I wasn't quite sure how to track this down, so I threw out a quick tweet to #sqlhelp and @SQLSoldier suggested capturing some wait information.

First, I created a table that mirrored sys.dm_os_waiting_tasks, with an extra column up front for the Date/Time. Next, I created the following little stored procedure.

create procedure [dbo].[GetWaitingTasks]
as
begin
insert into prod_waiting_tasks 
select getdate(), * from prod.sys.dm_os_waiting_tasks
end;

I scheduled that to run, every 1 minute in SQL Server Agent, between 12:30 AM and 1:30 AM.

When I queried this table the next morning, I saw a bunch of these messages:

pagelock fileid=3 pageid=8969941 dbid=11 id=lock1b2c6500 mode=IX associatedObjectId=72057594959429632

Checking into sys.databases, I confirmed that dbid=11 was my prod database.
Checking into sys.master_files, I confirmed that the file was file containing most of the data files in the darabase.

I also had a page number in the datafile. The problem was how to work out what object it belonged to.

That's where an undocumented feature came to my rescue.
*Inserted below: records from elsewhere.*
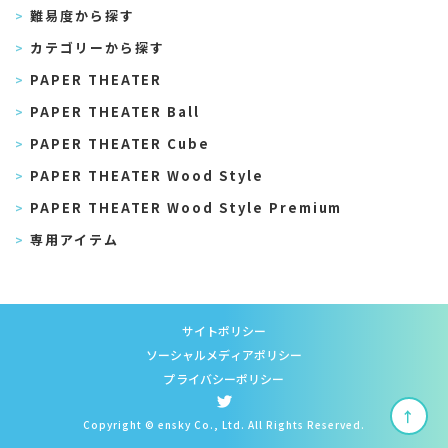
難易度から探す
カテゴリーから探す
PAPER THEATER
PAPER THEATER Ball
PAPER THEATER Cube
PAPER THEATER Wood Style
PAPER THEATER Wood Style Premium
専用アイテム
サイトポリシー
ソーシャルメディアポリシー
プライバシーポリシー
↑
Copyright © ensky Co., Ltd. All Rights Reserved.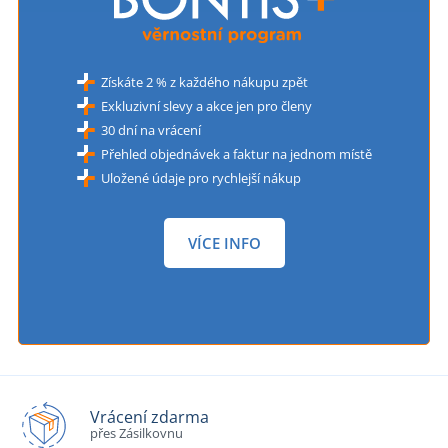
Získáte 2 % z každého nákupu zpět
Exkluzivní slevy a akce jen pro členy
30 dní na vrácení
Přehled objednávek a faktur na jednom místě
Uložené údaje pro rychlejší nákup
VÍCE INFO
Vrácení zdarma
přes Zásilkovnu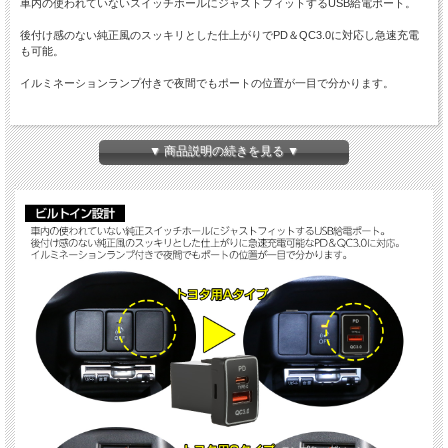
車内の使われていないスイッチホールにジャストフィットするUSB給電ポート。
後付け感のない純正風のスッキリとした仕上がりでPD＆QC3.0に対応し急速充電
も可能。
イルミネーションランプ付きで夜間でもポートの位置が一目で分かります。
商品概要
■品番：I-623
▼ 商品説明の続きを見る ▼
■ビルトインUSB給電ポート
■形状：トヨタ用Cタイプ
■動作電圧：DC12V
■対応車種：適合表に記載
■入数：数量1で1個
■適合車種：表を参照
※適合表記載の車種であってもグレード、オプションの有無により スイッチホー
ルに空きがなく取り付けが出来ない場合がございます。
※記載車種は一例です。適合多数のため、 取付可能かは製品サイズを目安にご判
断下さい。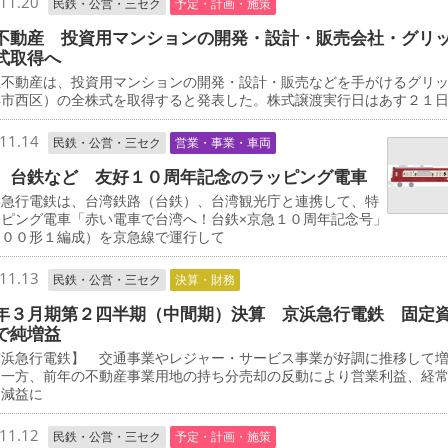
11.20
民鉄・公営・三セク
予定・計画・施策
不動産 投資用マンションの開発・設計・販売会社・グリ
式取得へ
不動産は、投資用マンションの開発・設計・販売などを手がけるグリ
浜市西区）の全株式を取得すると発表した。株式譲渡実行日はあす２１
11.14
民鉄・公営・三セク
営業・事業・車両
、台鉄など 友好１０周年記念のラッピング電車
急行電鉄は、台湾鉄路（台鉄）、台湾観光庁と連携して、特
ッピング電車「赤い電車で台湾へ！台鉄×京急１０周年記念号」
０００形１編成）を京急線で運行して
11.13
民鉄・公営・三セク
決算・財務
年３月期第２四半期（中間期）決算 京浜急行電鉄 固定
で純増益
浜急行電鉄】 交通事業やレジャー・サービス事業が好調に推移して
た一方、前年の不動産事業用地の持ち分売却の反動により営業利益、経
に減益に
11.12
民鉄・公営・三セク
予定・計画・施策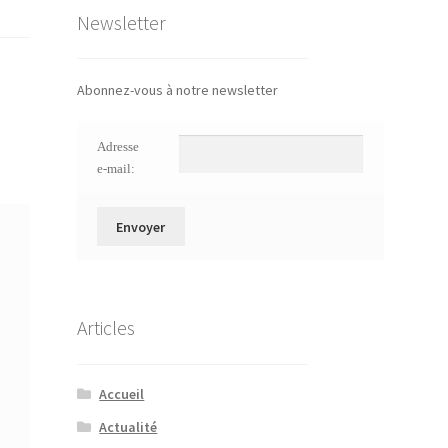
Newsletter
Abonnez-vous à notre newsletter
Adresse
e-mail:
Articles
Accueil
Actualité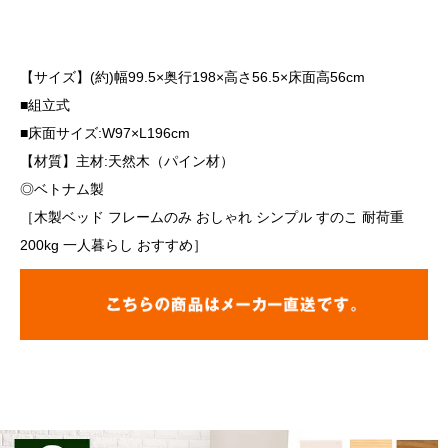
【サイズ】(約)幅99.5×奥行198×高さ56.5×床面高56cm
■組立式
■床面サイズ:W97×L196cm
【材質】主材:天然木（パイン材）
◎ベトナム製
［木製ベッド フレームのみ おしゃれ シンプル すのこ 耐荷重
200kg 一人暮らし おすすめ］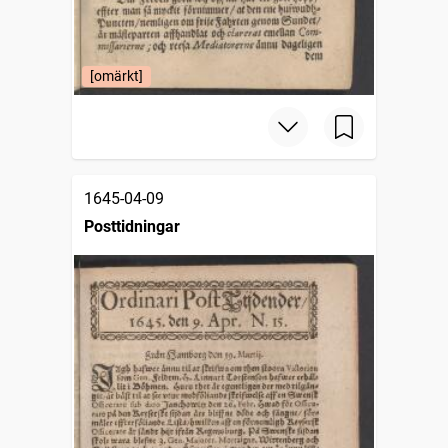
[omärkt]
1645-04-09
Posttidningar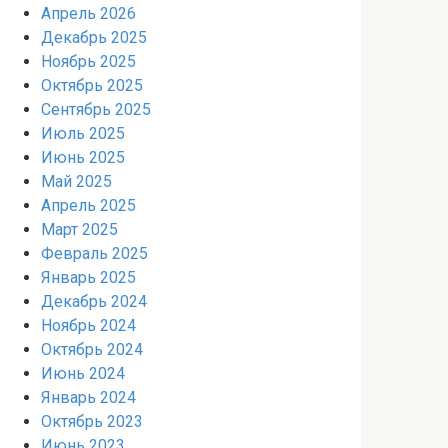
Апрель 2026
Декабрь 2025
Ноябрь 2025
Октябрь 2025
Сентябрь 2025
Июль 2025
Июнь 2025
Май 2025
Апрель 2025
Март 2025
Февраль 2025
Январь 2025
Декабрь 2024
Ноябрь 2024
Октябрь 2024
Июнь 2024
Январь 2024
Октябрь 2023
Июнь 2023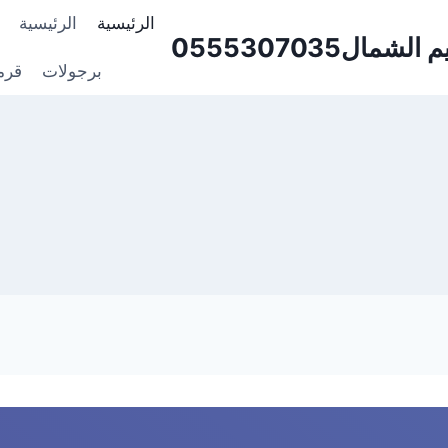
الرئيسية
الرئيسية
0555307035⁩⁩
برجولات
قرم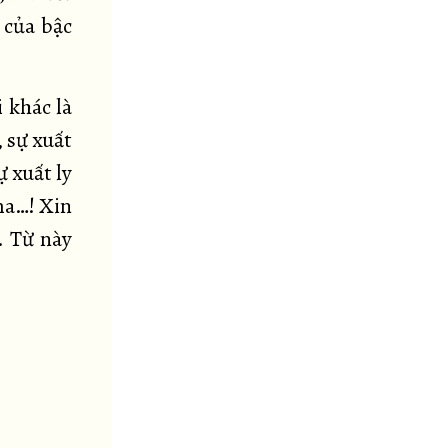
 của bậc
i khác là
 sự xuất
 xuất ly
ma…! Xin
. Từ này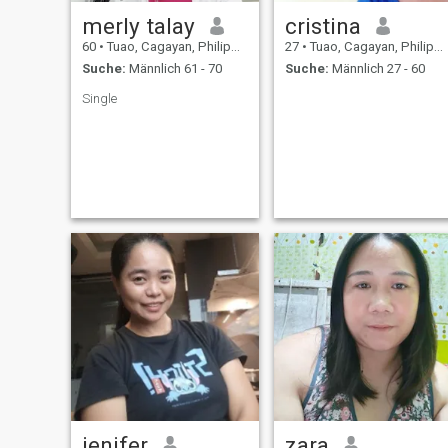
merly talay
cristina
60
•
Tuao, Cagayan, Philippinen
27
•
Tuao, Cagayan, Philippinen
Suche:
Männlich 61 - 70
Suche:
Männlich 27 - 60
Single
jenifer
zara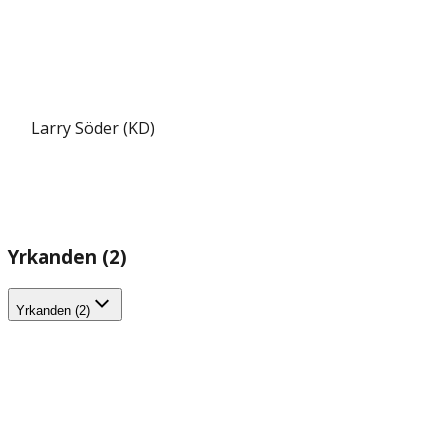
Larry Söder (KD)
Yrkanden (2)
Yrkanden (2)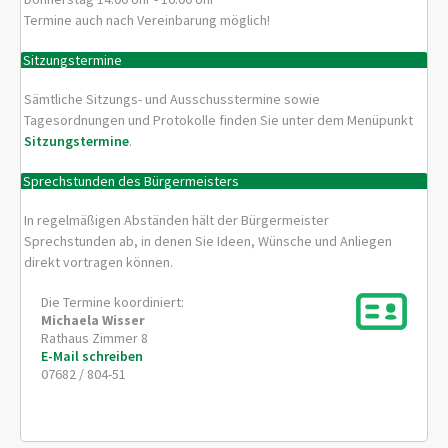
Termine auch nach Vereinbarung möglich!
Sitzungstermine
Sämtliche Sitzungs- und Ausschusstermine sowie
Tagesordnungen und Protokolle finden Sie unter dem Menüpunkt
Sitzungstermine
.
Sprechstunden des Bürgermeisters
In regelmäßigen Abständen hält der Bürgermeister
Sprechstunden ab, in denen Sie Ideen, Wünsche und Anliegen
direkt vortragen können.
Die Termine koordiniert:
Michaela
Wisser
Rathaus Zimmer 8
E-Mail schreiben
07682 / 804-51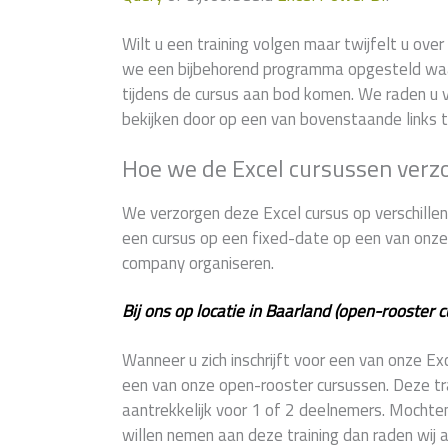
Wilt u een training volgen maar twijfelt u ov
we een bijbehorend programma opgesteld wa
tijdens de cursus aan bod komen. We raden u v
bekijken door op een van bovenstaande links t
Hoe we de Excel cursussen verz
We verzorgen deze Excel cursus op verschillend
een cursus op een fixed-date op een van onze 9
company organiseren.
Bij ons op locatie in Baarland (open-rooster c
Wanneer u zich inschrijft voor een van onze E
een van onze open-rooster cursussen. Deze trai
aantrekkelijk voor 1 of 2 deelnemers. Mochte
willen nemen aan deze training dan raden wij 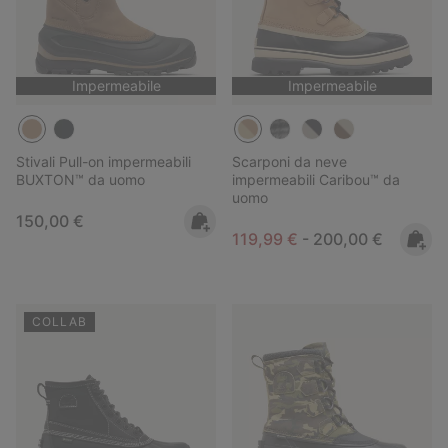
Impermeabile
Impermeabile
Stivali Pull-on impermeabili
Scarponi da neve
BUXTON™ da uomo
impermeabili Caribou™ da
uomo
Regular price:
150,00 €
Minimum sale price:
Maximum price:
119,99 €
-
200,00 €
COLLAB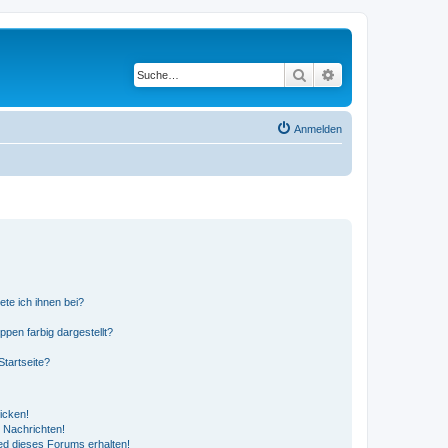
Suche
Erweiterte Suche
Anmelden
ete ich ihnen bei?
en farbig dargestellt?
tartseite?
icken!
 Nachrichten!
ed dieses Forums erhalten!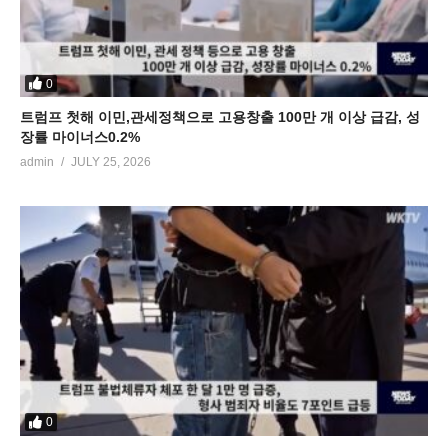
0
트럼프 첫해 이민,관세정책으로 고용창출 100만 개 이상 급감, 성
장률 마이너스0.2%
admin
JULY 25, 2026
0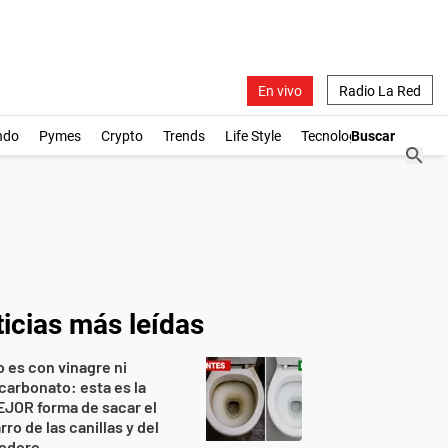
En vivo
Radio La Red
ndo
Pymes
Crypto
Trends
Life Style
Tecnología
icias más leídas
 es con vinagre ni
carbonato: esta es la
JOR forma de sacar el
rro de las canillas y del
nodoro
Paul Randall blogged about DBCC PAGE here.

dbcc traceon (3604)
dbcc page (11, 3, 8969941, printopt=1) 

On of the pieces of output from this was the object id.

Follow that up with:

select * from sys.objects where object_id = 738101670

Once I had run that and had an object that was the cause of my nightly blocking, I was able to backtrack through the job history tables that the application provides to work out where my locking was coming from.